I was trying to keep my original questions neutral but I didn't like this book at all. There was a part in the first section where Nancy was chatting to Kenyon about her nephew and Capote lost me there. I can't imagine how awful it would have been for her sisters to read that. Also I don't think Capote should have focussed so much on the relationship between Nancy and Bobby. It says at the end that Bobby got married and the book must have hung over that marriage.

OP posts:
ZeroFunDame · 26/01/2015 21:58

I have to say I have selfishly been thinking less about the effect on those surrounding the case than about my own feelings on reading it. So it's good that you've asked a question I would never have asked myself.
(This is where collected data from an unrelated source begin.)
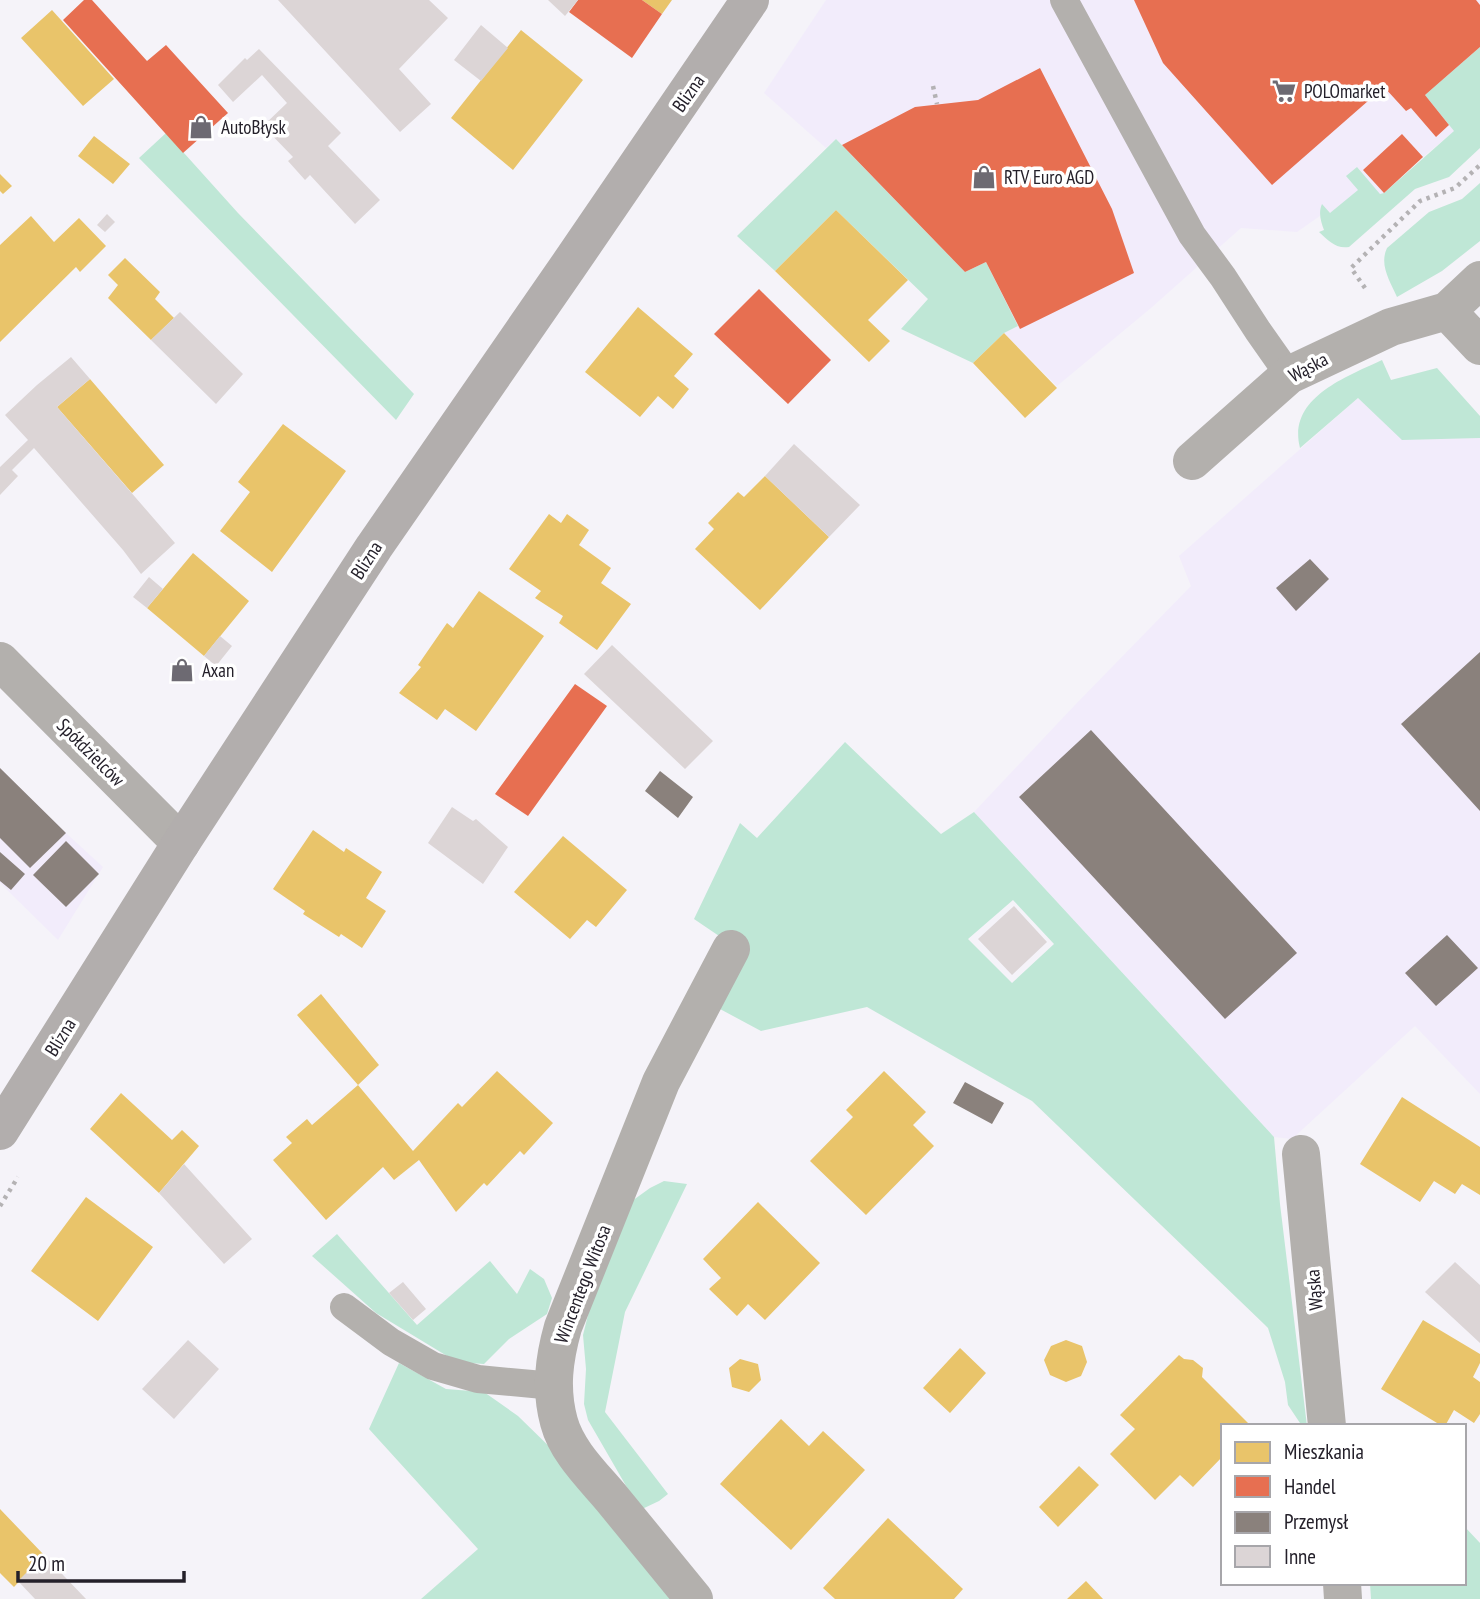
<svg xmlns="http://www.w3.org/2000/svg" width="1480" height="1599" viewBox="0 0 1480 1599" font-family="'PT Sans Narrow',sans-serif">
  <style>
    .built { fill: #f2ecfb }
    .green { fill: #bfe7d6; fill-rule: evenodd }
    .homes { fill: #e9c46a }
    .shops { fill: #e76f51 }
    .industry { fill: #8a817c }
    .building { fill: #dcd5d6 }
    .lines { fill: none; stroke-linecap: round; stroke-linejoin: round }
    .path { stroke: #b4b2b4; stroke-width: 4.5; stroke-dasharray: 3.5 5; stroke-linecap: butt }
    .lane { stroke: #b3b0ad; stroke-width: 28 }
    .street { stroke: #b3b0ad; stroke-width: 38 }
    .secondary { stroke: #b2aead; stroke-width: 38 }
    .labels { text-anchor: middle; stroke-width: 7; stroke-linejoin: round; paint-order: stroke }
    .poi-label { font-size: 19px; fill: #24202a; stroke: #fff; text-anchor: start }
    .street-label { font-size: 19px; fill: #24202a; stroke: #fff }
  </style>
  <rect width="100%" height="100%" fill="#f5f3f9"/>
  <path class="built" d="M 826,0 L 1480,0 L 1480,110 L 1423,157 L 1384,193 L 1380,194 L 1369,182 L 1330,214 L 1327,211 L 1297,232 L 1241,228 L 1151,308 L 1057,386 L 1004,333 L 1018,326 L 986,262 L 965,272 L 836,139 L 826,148 L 764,93 Z
    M 1358,398 L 1402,439 L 1480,438 L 1480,1094 L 1415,1026 L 1292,1139 L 1274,1137 L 974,812 L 1074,706 L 1191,586 L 1179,556 Z
    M 0,768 L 66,833 L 103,867 L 58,940 L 0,883 Z"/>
  <path class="green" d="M 1480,47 L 1480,148 L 1449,177 L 1415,189 L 1349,247 C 1335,249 1328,240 1319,232 L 1324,230 C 1321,222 1318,213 1322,204 L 1330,213 L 1358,190 L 1346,176 L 1357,167 L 1380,194 L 1384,193 L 1454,131 L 1425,95 Z
    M 166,133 L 238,213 L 414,394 L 396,420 L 139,158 Z
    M 836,139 L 965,272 L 986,262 L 1018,326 L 1004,333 L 973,363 L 901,329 L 928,299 L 836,210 L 775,271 L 737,236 Z
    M 1480,183 L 1480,241 L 1442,271 L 1397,297 C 1390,281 1379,265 1387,248 L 1429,212 L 1462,199 Z
    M 1382,360 L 1391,380 L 1437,368 L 1480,416 L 1480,438 L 1402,440 L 1358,398 L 1300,448 C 1287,398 1346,377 1382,360 Z
    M 845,742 L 941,834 L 974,812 L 1274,1137 L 1280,1204 L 1307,1426 L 1302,1426 L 1288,1405 L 1285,1382 L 1268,1328 L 1264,1324 L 1032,1101 L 867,1007 L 761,1031 L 720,1009 L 722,938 L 694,919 L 740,823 L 757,838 ZM 1013,900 L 1054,944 L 1012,983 L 968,939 Z
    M 664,1181 L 687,1184 L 625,1312 L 605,1412 L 668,1494 L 659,1501 L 640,1510 L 588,1420 L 584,1404 L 586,1369 L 583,1335 L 589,1311 L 632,1201 L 650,1188 Z
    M 337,1234 L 417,1325 L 490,1261 L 517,1294 L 530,1269 L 544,1279 L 552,1298 L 547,1314 L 509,1339 L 484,1364 L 457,1362 L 376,1313 L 312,1256 Z
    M 399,1363 L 446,1389 L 484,1392 L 518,1416 L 559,1456 L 671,1599 L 421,1599 L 478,1549 L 369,1429 Z
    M 1464,1526 L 1480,1543 L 1480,1599 L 1371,1599 L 1370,1583 L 1464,1583 Z"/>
  <path class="homes" d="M 642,0 L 672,0 L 662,14 Z
    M 52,10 L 114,79 L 83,106 L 21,38 Z
    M 521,30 L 583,80 L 513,170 L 451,118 Z
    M 94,136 L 130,164 L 113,184 L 78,156 Z
    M 0,174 L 12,186 L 3,194 L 0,191 Z
    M 836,210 L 908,280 L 868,320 L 890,341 L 869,362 L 775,271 Z
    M 31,216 L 54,242 L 79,218 L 106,246 L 80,272 L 76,267 L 0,342 L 0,245 Z
    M 125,258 L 160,292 L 155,299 L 174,318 L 151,340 L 108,298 L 118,285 L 108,275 Z
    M 638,307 L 693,354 L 674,376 L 689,389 L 673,409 L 658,396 L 640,417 L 585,372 Z
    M 1004,333 L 1057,388 L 1025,418 L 973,363 Z
    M 90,379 L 164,465 L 132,493 L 57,407 Z
    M 283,424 L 346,471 L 272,572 L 220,531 L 250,492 L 238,482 Z
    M 765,476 L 829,537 L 760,610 L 695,549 L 714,529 L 708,523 L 738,492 L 744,497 Z
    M 549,514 L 561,523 L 567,514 L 589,530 L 579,545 L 611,568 L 601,583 L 631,604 L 597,650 L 559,623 L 563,616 L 535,598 L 541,591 L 509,569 Z
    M 193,553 L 249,601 L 204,656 L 147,608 Z
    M 479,591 L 544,636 L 476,731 L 445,709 L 437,720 L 399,693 L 421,667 L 418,665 L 447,623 L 453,628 Z
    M 313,830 L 344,852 L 346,848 L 382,872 L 366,898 L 386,911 L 362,948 L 341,934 L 339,937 L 303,914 L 305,911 L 273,889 Z
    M 563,836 L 627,890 L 596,927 L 587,920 L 570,939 L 514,892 Z
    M 321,994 L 379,1065 L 358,1085 L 297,1015 Z
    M 497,1071 L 553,1123 L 524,1155 L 520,1151 L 487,1186 L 484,1183 L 456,1212 L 419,1160 L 394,1180 L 383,1167 L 326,1220 L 273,1160 L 292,1143 L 286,1137 L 307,1119 L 312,1125 L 358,1085 L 413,1151 L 458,1103 L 462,1107 Z
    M 884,1071 L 926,1112 L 913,1125 L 934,1146 L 866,1215 L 810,1161 L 853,1117 L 846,1110 Z
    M 121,1093 L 172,1140 L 182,1130 L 199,1146 L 159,1193 L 90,1129 Z
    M 1402,1097 L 1480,1147 L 1480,1195 L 1462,1184 L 1455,1194 L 1434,1181 L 1420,1202 L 1360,1164 Z
    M 86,1197 L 153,1247 L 98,1321 L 31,1271 Z
    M 758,1202 L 820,1263 L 765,1320 L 748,1304 L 737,1316 L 709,1289 L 721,1278 L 703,1259 Z
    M 1423,1320 L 1480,1354 L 1480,1363 L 1473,1377 L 1480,1382 L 1480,1414 L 1474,1423 L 1454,1410 L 1445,1426 L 1442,1426 L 1381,1389 Z
    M 1066,1340 L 1082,1346 L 1087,1362 L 1081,1376 L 1066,1382 L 1050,1375 L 1044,1360 L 1051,1346 Z
    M 960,1348 L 986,1373 L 950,1413 L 923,1388 Z
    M 1179,1355 L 1184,1359 L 1193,1360 L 1203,1368 L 1202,1377 L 1251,1426 L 1223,1426 L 1223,1456 L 1193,1487 L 1180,1475 L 1155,1500 L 1110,1454 L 1135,1429 L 1120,1415 Z
    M 740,1359 L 758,1364 L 761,1380 L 749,1392 L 732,1387 L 729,1368 Z
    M 781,1419 L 809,1446 L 823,1431 L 865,1470 L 791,1550 L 720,1484 Z
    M 1079,1466 L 1099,1485 L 1058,1527 L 1039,1507 Z
    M 0,1509 L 44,1555 L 14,1587 L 0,1573 Z
    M 888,1518 L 963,1589 L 954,1599 L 835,1599 L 823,1588 Z
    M 1086,1581 L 1103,1599 L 1067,1599 Z"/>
  <path class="shops" d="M 84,0 L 92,0 L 147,61 L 166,45 L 228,113 L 183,153 L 63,20 Z
    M 578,0 L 642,0 L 662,14 L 632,58 L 569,12 Z
    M 1134,0 L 1476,0 L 1480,5 L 1480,47 L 1425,95 L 1449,125 L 1436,137 L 1411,108 L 1406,111 L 1384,87 L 1272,185 L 1163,63 Z
    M 1040,68 L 1112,209 L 1134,273 L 1020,329 L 986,262 L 965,272 L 842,145 L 915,107 L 978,100 Z
    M 1402,134 L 1423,157 L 1384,193 L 1363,170 Z
    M 759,289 L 831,360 L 788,404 L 714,334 Z
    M 575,684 L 607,706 L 528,816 L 495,794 Z"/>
  <path class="industry" d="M 1310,559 L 1329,579 L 1296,611 L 1276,588 Z
    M 1480,652 L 1480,811 L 1401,724 Z
    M 1091,730 L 1297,953 L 1225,1019 L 1019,797 Z
    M 0,768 L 66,833 L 30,868 L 0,838 Z
    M 660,771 L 693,797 L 678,818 L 645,791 Z
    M 66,841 L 99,874 L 66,907 L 33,875 Z
    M 0,852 L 25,874 L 11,890 L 0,881 Z
    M 1447,935 L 1478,968 L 1436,1006 L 1405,973 Z
    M 965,1082 L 1004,1103 L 992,1124 L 953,1103 Z"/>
  <path class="building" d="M 278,0 L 429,0 L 448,18 L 399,69 L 431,104 L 400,132 Z
    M 548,0 L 578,0 L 565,16 Z
    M 481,25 L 508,48 L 481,81 L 454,60 Z
    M 259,49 L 341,133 L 328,146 L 380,200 L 355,224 L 310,175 L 305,180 L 288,161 L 293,157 L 263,126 L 287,103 L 262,75 L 233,102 L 218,85 L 245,58 L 247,60 Z
    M 107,214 L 115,222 L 105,232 L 97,225 Z
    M 180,312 L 243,374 L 216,404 L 151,340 Z
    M 71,357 L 90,379 L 57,407 L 175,543 L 141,574 L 123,550 L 34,448 L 12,470 L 18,476 L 0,495 L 0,467 L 28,440 L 5,415 L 37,385 Z
    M 794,444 L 860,505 L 829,537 L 765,476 Z
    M 149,577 L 163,589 L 147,608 L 133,597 Z
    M 220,636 L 232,646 L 216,666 L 204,656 Z
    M 612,645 L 713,741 L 685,769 L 584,674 Z
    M 452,807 L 473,821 L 476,819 L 508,847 L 483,884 L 428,843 Z
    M 1014,906 L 1047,942 L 1012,975 L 978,939 Z
    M 184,1164 L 252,1239 L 224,1264 L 159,1193 Z
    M 1455,1262 L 1480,1285 L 1480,1343 L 1425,1292 Z
    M 403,1282 L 426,1309 L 413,1320 L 389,1293 Z
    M 188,1340 L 219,1369 L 174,1419 L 142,1389 Z
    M 44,1555 L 86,1599 L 35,1599 L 18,1581 Z"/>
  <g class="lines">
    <path class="path" d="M 933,86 L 937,104
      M 1365,288 L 1351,268 L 1420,201 L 1455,188 L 1480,165
      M 0,1206 L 18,1177"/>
    <path class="lane" d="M 1064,0 L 1192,235 L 1223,277 L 1258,331 L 1289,375
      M 344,1307 L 391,1342 L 433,1366 L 478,1379 L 554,1386"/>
    <path class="street" d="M 1447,311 L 1480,346
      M 1192,461 L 1289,375 L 1391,327 L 1447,311 L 1480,280
      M 0,661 L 181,843
      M 1301,1154 L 1327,1426
      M 1342,1583 L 1343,1599
      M 694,1599 C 667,1566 640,1533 613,1500 C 594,1477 567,1452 559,1422 C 550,1389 554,1359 563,1327 L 661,1082 L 731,949"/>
    <path class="secondary" d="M 0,1131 L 181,843 L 374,547 L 569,265 L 750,0"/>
  </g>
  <defs>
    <g id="supermarket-bare" transform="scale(1.89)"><path d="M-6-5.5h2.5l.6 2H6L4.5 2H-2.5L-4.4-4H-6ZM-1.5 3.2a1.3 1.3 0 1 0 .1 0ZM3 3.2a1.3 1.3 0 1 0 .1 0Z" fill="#6d6a72" stroke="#fff" stroke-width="2.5" paint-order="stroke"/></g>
    <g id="shop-bare" transform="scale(1.89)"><path d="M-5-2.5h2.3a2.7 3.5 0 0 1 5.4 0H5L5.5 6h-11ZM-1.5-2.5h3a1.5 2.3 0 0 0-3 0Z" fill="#6d6a72" stroke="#fff" stroke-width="2.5" paint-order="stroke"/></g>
  </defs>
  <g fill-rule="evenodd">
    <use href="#supermarket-bare" x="1284" y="91"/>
    <use href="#shop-bare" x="201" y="127"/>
    <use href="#shop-bare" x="984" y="177"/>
    <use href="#shop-bare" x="182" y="670"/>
  </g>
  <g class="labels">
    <g class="poi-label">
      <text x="1304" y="98">POLOmarket</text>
      <text x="221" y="134">AutoBłysk</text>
      <text x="1004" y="184">RTV Euro AGD</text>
      <text x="202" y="677">Axan</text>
    </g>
    <g class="street-label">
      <text transform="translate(688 93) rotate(-55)" y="7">Blizna</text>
      <text transform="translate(1308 367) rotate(-28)" y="7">Wąska</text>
      <text transform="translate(366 560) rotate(-57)" y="7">Blizna</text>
      <text transform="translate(91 752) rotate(45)" y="7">Spółdzielców</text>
      <text transform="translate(60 1037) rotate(-58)" y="7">Blizna</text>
      <text transform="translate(582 1284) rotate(-69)" y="7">Wincentego Witosa</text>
      <text transform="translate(1314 1290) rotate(-95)" y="7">Wąska</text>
    </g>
  </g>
  <rect x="1221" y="1424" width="245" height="161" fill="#ffffff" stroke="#a7a6aa" stroke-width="2"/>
  <rect x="1235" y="1442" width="35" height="21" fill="#e9c46a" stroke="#a7a6aa" stroke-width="2"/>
  <text x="1284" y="1459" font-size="21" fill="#24202a">Mieszkania</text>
  <rect x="1235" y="1476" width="35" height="21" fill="#e76f51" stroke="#a7a6aa" stroke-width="2"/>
  <text x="1284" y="1494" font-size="21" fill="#24202a">Handel</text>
  <rect x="1235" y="1512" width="35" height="21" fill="#8a817c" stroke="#a7a6aa" stroke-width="2"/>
  <text x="1284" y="1529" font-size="21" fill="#24202a">Przemysł</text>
  <rect x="1235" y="1546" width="35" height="21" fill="#dcd5d6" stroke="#a7a6aa" stroke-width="2"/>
  <text x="1284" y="1564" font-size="21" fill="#24202a">Inne</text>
  <path d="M18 1571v10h166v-10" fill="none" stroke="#24202a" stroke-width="3.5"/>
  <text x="28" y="1571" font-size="21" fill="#24202a" stroke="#ffffff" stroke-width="5" paint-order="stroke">20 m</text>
</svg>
I could never say that a writer was not entitled to use whatever material appeared before them - and in fact if he had had a connection to the victims I'd feel that he was entirely justified. It seems morally reprehensible to pick over someone else's tragedy in this way; neither journalism nor fiction.

You asked whether his claim, that everything in the book was true, was itself credible. There's one particular passage that worried me, given that it's all supposed to be observation or from interviews. Where the suicide of Perry's SIL and then her husband is described - did the police really have the forensic evidence to work out how they had both died? Perhaps they did. But I don't like to think that he just made it up.

mmack · 26/01/2015 22:29

I've read a lot of autobiographies and memoirs where I've thought that people mentioned in the book must have been upset to read it. For example, I imagine that the Day-Lewis family can't have liked what Elizabeth Jane Howard wrote about Cecil. But in my opinion any person is entitled to write about their own experiences. I just feel that in some way Capote took ownership of the last days of the Clutter family in a way that didn't respect the people who really mourned them. If the book had been written 50 years after the crime I think I would feel differently.